Baltit Fort is located in Hunza District, Gilgit Baltistan, Pakistan. This hilltop fort was built some 650 years ago when the royal family of Hunza split and the foundational throne moved from Altit fort to Baltit fort.
In the 10th century, when the prince here married the princess of Baltistan. So she brought Balti craftsmen and artisans with her to renovate the fort and the current shape of this fort is due to the then Balti artisans.
In 1945, Mirihanza left this fort and built another fort-like house down the mountain and moved there. After which this fort became deserted and terrorized place. Gradually, the condition of this fort began to deteriorate and the fears of its collapse increased. Then with the collaboration of the Aga Khan Trust and the “Royal Geographical Society” of London, its repair work started, which ended in 1996. And then the fort converted into a museum run by the Baltit Trust.
Baltit Fort is also somewhat similar to Altit Fort. Its doors and windows are beautiful designs. Going up the stairs is a hall with doors to three rooms. One room has utensils and a beautiful red carpet, while the other is the kitchen, which has all kinds of utensils and unique items. Skins of mountain goats and feathers of birds are also on display. Therefore, it is a full reflection of the culture of Hunza Valley.
There is a beautiful throne of the Emirs of Hunza state in a niche decorated with woodwork. Along with this, the frame and horns of the Markhor are mounted on the wooden wall for display. All the upstairs rooms are part of the museum. Where in the first room, the photos of Hunza governors, costumes, Hunza flag, shields and swords are on display.
The next room is decorated with a beautiful Kashmiri-style ceiling. And there are Kashmiri carpets of Mir Muhammad Kaleem Khan’s era, copper vessels and copies of trade agreements between the state of Hunza and China written in Chinese and Shina languages. The next room is beautified with Meeran-e-Hunza’s family photos, armchairs, clocks and old telephones. Beyond that is the kitchen where small utensils and a cute baby cot are on display.

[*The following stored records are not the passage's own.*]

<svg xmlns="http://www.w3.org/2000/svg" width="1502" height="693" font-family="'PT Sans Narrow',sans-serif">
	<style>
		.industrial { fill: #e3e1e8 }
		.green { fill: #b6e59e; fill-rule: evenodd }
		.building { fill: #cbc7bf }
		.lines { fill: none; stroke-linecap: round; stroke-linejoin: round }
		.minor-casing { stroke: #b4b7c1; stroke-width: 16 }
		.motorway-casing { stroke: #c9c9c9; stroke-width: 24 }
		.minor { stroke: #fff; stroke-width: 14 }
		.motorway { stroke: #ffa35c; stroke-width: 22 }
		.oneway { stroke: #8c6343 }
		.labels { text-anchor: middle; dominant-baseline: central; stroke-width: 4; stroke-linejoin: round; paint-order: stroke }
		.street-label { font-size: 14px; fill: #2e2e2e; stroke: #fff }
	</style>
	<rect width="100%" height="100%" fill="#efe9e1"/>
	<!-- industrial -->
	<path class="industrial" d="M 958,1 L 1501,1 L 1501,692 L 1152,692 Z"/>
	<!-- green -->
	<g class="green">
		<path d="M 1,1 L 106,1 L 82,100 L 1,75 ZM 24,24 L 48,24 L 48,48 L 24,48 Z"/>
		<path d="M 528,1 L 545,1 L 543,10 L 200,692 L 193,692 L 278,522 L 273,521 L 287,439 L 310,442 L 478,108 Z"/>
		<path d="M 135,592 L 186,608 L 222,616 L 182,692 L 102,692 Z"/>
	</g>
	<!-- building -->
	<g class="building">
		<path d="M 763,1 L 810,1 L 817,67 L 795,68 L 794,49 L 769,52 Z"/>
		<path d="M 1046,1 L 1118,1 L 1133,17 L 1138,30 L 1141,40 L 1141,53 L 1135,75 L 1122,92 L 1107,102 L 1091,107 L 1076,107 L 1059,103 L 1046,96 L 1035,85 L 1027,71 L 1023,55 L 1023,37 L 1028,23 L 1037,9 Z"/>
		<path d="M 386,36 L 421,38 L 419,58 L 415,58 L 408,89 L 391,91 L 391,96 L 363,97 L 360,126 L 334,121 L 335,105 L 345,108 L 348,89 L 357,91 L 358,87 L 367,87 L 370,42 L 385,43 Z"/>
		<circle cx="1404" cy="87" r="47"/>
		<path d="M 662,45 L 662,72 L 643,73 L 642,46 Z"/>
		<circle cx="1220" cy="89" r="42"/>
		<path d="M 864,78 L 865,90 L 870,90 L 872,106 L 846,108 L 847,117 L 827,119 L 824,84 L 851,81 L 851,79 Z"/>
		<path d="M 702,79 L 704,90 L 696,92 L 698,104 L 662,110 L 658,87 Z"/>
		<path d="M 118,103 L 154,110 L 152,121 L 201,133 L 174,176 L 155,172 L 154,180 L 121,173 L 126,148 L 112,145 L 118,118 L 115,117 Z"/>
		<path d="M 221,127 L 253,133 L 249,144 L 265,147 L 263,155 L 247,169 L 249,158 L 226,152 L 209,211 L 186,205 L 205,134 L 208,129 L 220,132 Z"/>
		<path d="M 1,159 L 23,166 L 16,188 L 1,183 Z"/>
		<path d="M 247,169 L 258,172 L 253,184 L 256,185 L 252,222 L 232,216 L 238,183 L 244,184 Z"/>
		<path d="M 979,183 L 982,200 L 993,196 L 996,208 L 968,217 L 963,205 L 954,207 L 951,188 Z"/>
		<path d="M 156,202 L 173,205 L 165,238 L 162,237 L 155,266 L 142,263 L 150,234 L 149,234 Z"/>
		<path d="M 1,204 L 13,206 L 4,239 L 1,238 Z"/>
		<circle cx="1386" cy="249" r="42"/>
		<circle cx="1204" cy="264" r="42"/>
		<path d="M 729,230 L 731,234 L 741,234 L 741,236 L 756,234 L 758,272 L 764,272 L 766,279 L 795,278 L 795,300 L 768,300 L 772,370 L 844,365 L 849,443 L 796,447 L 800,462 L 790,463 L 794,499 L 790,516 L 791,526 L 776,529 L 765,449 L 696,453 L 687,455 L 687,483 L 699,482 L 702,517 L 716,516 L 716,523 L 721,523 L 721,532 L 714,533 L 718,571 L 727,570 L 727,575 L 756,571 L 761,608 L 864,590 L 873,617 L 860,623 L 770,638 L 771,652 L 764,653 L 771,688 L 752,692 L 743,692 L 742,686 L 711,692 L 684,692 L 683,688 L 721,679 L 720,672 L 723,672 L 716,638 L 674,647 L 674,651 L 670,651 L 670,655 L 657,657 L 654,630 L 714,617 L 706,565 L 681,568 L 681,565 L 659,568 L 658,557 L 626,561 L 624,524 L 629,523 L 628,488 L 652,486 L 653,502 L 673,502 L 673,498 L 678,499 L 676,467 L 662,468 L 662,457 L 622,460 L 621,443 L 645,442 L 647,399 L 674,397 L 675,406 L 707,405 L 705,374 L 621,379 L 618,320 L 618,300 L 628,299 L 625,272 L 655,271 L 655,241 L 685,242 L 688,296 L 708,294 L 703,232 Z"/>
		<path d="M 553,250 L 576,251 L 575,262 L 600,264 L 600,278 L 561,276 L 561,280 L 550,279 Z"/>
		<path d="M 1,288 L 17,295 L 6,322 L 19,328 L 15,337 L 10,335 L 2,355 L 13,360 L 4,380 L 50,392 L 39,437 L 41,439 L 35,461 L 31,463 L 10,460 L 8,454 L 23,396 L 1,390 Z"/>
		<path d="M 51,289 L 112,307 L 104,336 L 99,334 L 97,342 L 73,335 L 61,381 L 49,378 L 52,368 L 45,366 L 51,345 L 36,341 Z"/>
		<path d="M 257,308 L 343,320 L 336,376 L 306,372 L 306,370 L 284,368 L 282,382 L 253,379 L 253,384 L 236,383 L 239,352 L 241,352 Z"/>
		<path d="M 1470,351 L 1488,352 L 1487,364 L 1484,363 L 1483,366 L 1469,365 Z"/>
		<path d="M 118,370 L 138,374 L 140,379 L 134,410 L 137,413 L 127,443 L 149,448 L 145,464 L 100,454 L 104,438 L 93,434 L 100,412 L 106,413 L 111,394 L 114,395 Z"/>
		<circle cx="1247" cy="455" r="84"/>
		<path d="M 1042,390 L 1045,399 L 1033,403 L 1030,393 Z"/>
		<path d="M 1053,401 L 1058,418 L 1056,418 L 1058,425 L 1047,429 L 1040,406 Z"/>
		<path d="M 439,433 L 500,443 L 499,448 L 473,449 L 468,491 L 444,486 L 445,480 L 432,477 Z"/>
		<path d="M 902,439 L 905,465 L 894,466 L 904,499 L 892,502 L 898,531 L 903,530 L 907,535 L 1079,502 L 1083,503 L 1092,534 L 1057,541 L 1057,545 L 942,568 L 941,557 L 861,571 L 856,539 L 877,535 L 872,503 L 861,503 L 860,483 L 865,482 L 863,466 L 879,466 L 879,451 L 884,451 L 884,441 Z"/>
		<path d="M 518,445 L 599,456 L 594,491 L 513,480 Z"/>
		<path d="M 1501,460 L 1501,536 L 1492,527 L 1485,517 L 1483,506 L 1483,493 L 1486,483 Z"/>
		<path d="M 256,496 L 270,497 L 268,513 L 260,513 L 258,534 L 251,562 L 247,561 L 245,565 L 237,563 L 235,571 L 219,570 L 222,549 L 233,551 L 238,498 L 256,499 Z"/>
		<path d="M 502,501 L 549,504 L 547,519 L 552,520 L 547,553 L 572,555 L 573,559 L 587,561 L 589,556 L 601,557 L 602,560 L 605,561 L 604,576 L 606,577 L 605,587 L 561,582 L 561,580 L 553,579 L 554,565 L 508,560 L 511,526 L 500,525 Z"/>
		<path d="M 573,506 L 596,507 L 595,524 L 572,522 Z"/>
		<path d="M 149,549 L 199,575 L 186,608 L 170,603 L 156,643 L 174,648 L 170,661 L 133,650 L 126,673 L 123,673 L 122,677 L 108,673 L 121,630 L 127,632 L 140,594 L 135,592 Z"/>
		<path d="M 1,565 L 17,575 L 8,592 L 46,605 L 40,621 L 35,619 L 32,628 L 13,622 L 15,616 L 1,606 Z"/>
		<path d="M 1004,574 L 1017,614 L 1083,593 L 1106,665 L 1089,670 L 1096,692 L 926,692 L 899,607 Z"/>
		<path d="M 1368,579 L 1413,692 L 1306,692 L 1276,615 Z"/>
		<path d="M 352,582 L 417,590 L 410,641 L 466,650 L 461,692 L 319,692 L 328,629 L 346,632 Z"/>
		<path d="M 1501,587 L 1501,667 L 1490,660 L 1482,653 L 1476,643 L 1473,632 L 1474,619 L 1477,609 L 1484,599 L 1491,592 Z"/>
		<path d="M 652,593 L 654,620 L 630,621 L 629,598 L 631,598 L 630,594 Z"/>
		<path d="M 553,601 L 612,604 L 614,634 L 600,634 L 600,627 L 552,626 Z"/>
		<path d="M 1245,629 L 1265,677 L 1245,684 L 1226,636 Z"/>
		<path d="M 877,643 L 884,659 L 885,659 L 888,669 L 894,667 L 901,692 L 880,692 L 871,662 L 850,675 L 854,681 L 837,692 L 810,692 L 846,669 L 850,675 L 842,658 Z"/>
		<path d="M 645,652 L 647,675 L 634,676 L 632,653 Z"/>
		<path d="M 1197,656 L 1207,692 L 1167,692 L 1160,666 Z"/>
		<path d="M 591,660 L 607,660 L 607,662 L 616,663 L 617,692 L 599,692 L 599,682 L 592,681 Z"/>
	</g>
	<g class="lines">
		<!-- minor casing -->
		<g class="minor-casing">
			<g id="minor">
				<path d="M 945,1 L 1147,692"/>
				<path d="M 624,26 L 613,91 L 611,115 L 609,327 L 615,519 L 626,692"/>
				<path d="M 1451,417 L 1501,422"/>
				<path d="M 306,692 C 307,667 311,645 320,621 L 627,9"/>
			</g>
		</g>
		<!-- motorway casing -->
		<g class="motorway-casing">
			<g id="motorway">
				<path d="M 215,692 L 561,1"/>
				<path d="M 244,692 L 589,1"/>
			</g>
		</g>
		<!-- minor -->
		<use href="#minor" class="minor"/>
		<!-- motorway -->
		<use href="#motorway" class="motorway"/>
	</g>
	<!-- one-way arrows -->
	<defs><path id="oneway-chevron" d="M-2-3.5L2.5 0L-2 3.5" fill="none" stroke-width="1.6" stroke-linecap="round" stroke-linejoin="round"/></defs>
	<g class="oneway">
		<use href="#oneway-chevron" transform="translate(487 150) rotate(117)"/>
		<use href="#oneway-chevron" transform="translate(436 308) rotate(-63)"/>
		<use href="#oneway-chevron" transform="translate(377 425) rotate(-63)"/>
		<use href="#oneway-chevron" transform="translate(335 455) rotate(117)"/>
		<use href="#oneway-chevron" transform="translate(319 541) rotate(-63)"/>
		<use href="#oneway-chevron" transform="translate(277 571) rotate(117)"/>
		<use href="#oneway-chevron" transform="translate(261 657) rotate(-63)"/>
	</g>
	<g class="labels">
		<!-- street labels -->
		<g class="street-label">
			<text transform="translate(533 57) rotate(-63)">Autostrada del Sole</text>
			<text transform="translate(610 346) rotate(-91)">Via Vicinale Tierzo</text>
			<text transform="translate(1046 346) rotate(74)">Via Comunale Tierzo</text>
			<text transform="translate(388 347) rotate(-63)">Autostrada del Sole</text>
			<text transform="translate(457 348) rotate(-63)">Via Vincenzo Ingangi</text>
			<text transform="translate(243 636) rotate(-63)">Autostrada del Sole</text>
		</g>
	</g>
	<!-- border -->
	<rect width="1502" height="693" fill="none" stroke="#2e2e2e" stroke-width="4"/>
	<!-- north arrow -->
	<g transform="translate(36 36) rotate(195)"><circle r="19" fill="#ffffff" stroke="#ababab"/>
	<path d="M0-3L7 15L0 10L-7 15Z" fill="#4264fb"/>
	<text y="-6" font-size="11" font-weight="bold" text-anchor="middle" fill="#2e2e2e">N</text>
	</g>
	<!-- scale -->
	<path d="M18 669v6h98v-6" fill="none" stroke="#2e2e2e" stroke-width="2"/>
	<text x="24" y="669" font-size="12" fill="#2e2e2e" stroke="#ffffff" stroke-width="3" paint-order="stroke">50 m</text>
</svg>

The last room highlights the culture of the region. Which is adorned with regional instruments such as Dhol, Rubab and Tambuk on one side of the wall. This room is decorated with red, yellow, blue, and green glass windows on the other side. Old Chinese notes of the 1920s are also displayed here. While on another wall hangs a 1900s Xinjiang (China) carpet. From here the stairs take you down to the place where Hunza’s famous ‘Zilzila Boos‘ cannon is placed.
The people of Hunza provided copper vessels and coal for this cannon and they used it against the British in 1891. After the British army conquered the states of Gilgit and Hunza. This cannon then placed outside the office of the British Political Agent of Gilgit Agency. It remained there even after the formation of Pakistan when handed over to the Baltit Fort Trust in June 1999.